Malawi

Die Aktivitäten von Ärzte ohne Grenzen im Überblick

Malawi ist überwiegend abhängig von internationaler Gesundheitshilfe. 70 Prozent der allgemeinen medizinischen Dienste und 99 Prozent der antiretroviralen Behandlung werden durch externe Geldgeber finanziert.

Die Aktivitäten im Einzelnen (Auszug)

  • Malawis HIV-Raten gehören zu den zehn höchsten der Welt. Es wird geschätzt, dass etwa jeder zehnte Bewohner infiziert ist. Das Gesundheitssystem ist chronisch unterfinanziert, und es gibt einen Engpass an qualifizierten Fachkräften. So sind 61 Prozent der klinischen Stellen unbesetzt. Ärzte ohne Grenzen unterstützt daher seit Jahren die HIV-Bekämpfung, indem die Patientenversorgung verbessert wird. Darüber hinaus wird das bestehende Gesundheitssystem durch Training von Personal und technische Unterstützung, durch innovative und fortschrittliche Behandlungsmodelle sowie durch operationale Forschung gestärkt.
  • Das HIV-Programm im Bezirk Chiradzulu, das an zehn Gesundheitszentren dezentralisiert wurde, versorgte 2013 mehr als 28.000 Patienten mit antiretroviralen Medikamenten. Mitte des Jahres wurde dank eines Zuschusses von UNITAID ein erster Vor-Ort-Viruslasttest in einer ländlichen Klinik eingeführt. Dieser Test misst die Anzahl der HI-Viren im Blut. Sie nehmen zu, wenn die Medikamente der ersten Therapielinie nicht mehr wirken. Wenn dies festgestellt wird, können Patienten auf andere Arzneimittel umgestellt werden.
  • Eine Studie von Ärzte ohne Grenzen in Chiradzulu ergab, dass 65,8 Prozent der Menschen, die antiretrovirale Medikamente benötigen, sie erhalten. Eine bevölkerungsbezogene Untersuchung zeigte, dass es zudem nur eine niedrige Neuerkrankungsrate von 0,4 Prozent gab. Das bedeutet, dass die umfassende Verteilung von HIV-Medikamenten wichtig war für die Verringerung der HIV-Übertragung.
  • Seit 2010 hat Ärzte ohne Grenzen die Gesundheitseinrichtungen in den Bezirken Nsanje und Chikhwawa, die ganz im Süden des Landes liegen, verbessert. 2013 zog sich das Team aus Chikhwawa zurück und weitete die Aktivitäten in Nsanje aus.

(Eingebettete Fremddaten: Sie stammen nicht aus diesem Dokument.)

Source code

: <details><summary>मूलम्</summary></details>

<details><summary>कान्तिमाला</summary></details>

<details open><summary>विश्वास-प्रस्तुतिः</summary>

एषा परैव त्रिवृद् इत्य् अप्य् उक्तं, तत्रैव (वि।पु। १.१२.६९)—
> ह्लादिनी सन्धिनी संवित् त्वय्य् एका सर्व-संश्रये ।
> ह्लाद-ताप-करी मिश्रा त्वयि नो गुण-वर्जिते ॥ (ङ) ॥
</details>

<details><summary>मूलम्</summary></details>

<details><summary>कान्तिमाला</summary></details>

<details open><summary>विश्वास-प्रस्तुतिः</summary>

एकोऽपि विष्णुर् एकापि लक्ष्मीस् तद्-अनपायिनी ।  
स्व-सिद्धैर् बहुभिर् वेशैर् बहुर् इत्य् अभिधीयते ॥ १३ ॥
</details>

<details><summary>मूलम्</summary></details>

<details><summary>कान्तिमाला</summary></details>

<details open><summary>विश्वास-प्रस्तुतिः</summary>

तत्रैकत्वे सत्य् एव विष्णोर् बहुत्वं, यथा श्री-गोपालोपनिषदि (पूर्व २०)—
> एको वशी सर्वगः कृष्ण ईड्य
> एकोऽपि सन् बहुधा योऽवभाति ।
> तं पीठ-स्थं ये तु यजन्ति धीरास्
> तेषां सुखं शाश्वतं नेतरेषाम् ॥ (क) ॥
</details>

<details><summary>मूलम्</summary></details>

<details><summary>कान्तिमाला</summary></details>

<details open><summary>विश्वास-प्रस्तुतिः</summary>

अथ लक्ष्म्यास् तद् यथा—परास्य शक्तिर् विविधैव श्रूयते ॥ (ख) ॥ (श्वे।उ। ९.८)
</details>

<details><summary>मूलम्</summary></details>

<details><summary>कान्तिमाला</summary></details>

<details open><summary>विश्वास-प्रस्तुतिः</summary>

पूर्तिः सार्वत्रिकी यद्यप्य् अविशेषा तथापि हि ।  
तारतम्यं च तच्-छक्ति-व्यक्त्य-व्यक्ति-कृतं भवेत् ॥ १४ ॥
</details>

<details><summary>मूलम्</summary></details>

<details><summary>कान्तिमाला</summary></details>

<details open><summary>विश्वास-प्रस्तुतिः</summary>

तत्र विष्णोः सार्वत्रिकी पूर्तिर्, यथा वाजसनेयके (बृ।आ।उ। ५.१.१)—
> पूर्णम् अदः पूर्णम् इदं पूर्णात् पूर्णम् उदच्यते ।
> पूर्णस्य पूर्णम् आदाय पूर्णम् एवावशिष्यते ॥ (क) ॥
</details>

Die Mitarbeiter konzentrierten sich dabei auf bestimmte Risikogruppen. Eine frühe Behandlung wurde insbesondere für Sexarbeiter und Paare, bei denen nur eine Person HIV-positiv ist, sowie für HIV-positive stillende Frauen ermöglicht. Die Vorbeugung der HIV-Übertragung von der Mutter auf das Kind wurde in alle 14 Kliniken integriert. 50 Gesundheitsarbeiter wurden als Mentoren an 14 Stellen eingesetzt. 88 Prozent von ihnen hatten zuvor ein Mentorenprogramm durchlaufen.
  • Die geplante Übergabe der einfachen HIV-Behandlung in Thyolo wurde 2013 abgeschlossen. Ein Großteil der HIV-Angebote wird nun durch das Gesundheitsministerium geleistet. Ärzte ohne Grenzen bleibt aber in Thyolo, um operationale Forschung zu betreiben, die Ausweitung der antiretroviralen Behandlungsgruppen auf Dorfebene zu unterstützen sowie technische und klinische Unterstützung für Menschen zu leisten, die eine fortgeschrittene oder spezielle HIV-Versorgung benötigen.
  • Zum Jahresende 2013 hatten 49 Studenten das Stipendium von Ärzte ohne Grenzen für ländliche Gesundheitskräfte erhalten. Mit diesem Programm geht Ärzte ohne Grenzen den Mangel an Gesundheitskräften im personell unterbesetzten und schwer erreichbaren Gebiet von Thyolo an. In den Bezirken Nsanje und Chikhwawa stellt Ärzte ohne Grenzen lokale Studenten an und zahlt ihre Ausbildung als mittlere Gesundheitsarbeiter. Im Gegenzug verpflichten sich die Studenten, in ihren Heimatgebieten mindestens fünf Jahre lang für das Gesundheitsministerium zu arbeiten.

Ärzte ohne Grenzen arbeitete erstmals 1986 in Malawi.